Sobrevoar Paris a bordo de um Zeppelin alemão e observar todo o contraste entre as áreas com presença alemã e as áreas “livres” também é uma experiência fora de série. Principalmente porque, durante este breve “passeio”, você tem a chance de atirar em torres de observação inimigas, as quais revidam, é claro. A central da Gestapo e sua infiltração na mesma também representa um dos momentos, digamos, mais significativos do game. Ali dentro você recebe uma overdose rubro-negra que é realmente opressora e terrível.

Os problemas pelos quais passa a Resistência, aliás, acabam culminando com a ida de Sean para as catacumbas. Além de um sentimento claustrofóbico, você sente com se a cidade inteira estivesse fazendo pressão sobre você. Como se o peso da Paris invadida inteira estivesse sobre seus ombros. A Pandemic Studios realmente soube trabalhar com o lado psicológico em The Saboteur, e isto é algo realmente raro de se ver.

Um dos grandes prazeres em The Saboteur, o qual já mencionei em um texto anterior mas que nunca é demais relembrar, é dirigir por Paris. Fugir em disparada de motocicletas e veículos alemães proporciona muita adrenalina, e o próprio fato de simplesmente dirigir, a esmo ou então em direção a algum objetivo, é sensacional. Isto reforça ainda mais o lado “mundo aberto” do jogo, além de fornecer ao gamer a oportunidade de presenciar acidentes e atropelamentos no trânsito da cidade. Trata-se de um trânsito com problemas, como se pode perceber.

Enfim, The Saboteur é um dos games que mais diversão e imersão me proporcionaram ultimamente. Seus gráficos propositalmente quase que totalmente em preto e branco em determinados momentos o tornam, além de muito charmoso, muito interessante quando se percebe qual a razão de ser deste efeito. Seu enredo é intenso e alguns personagems possuem enorme ligação entre si. Infelizmente trata-se de mais um jogo que, em minha opinião, não recebeu o devido valor que merece.
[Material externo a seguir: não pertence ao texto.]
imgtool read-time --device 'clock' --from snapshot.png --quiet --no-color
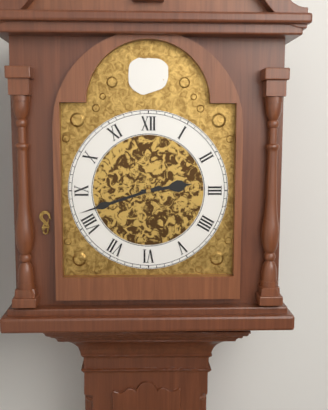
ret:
2:42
Bacana, também, é, após finalizar o game e assistir aos créditos, perceber que ainda é possível continuar jogando, realizar missões secundárias ainda não finalizadas, dar uma volta por Paris, etc. Aliás, a partir daí, você pode atacar alguns nazistas e perceber que membros da Resistência surgem para te ajudar. É, eles se tornaram mais fortes. E você fez parte deste processo. Resumindo: The Saboteur é um jogo fantástico. Você deveria experimentar.

O único local onde encontrei sua versão digital à venda, para PC, foi na EA Store, onde ele custa meros R$ 29,90. Em minha opinião, este jogo vale muitíssimo mais do que isto. Só uma coisa me decepcionou em The Saboteur: o momento final. Foi curto e fácil demais. Um game deste porte merecia um final mais grandioso e difícil. Mas, o que se pode fazer, não é? De qualquer forma, The Saboteur é fantástico.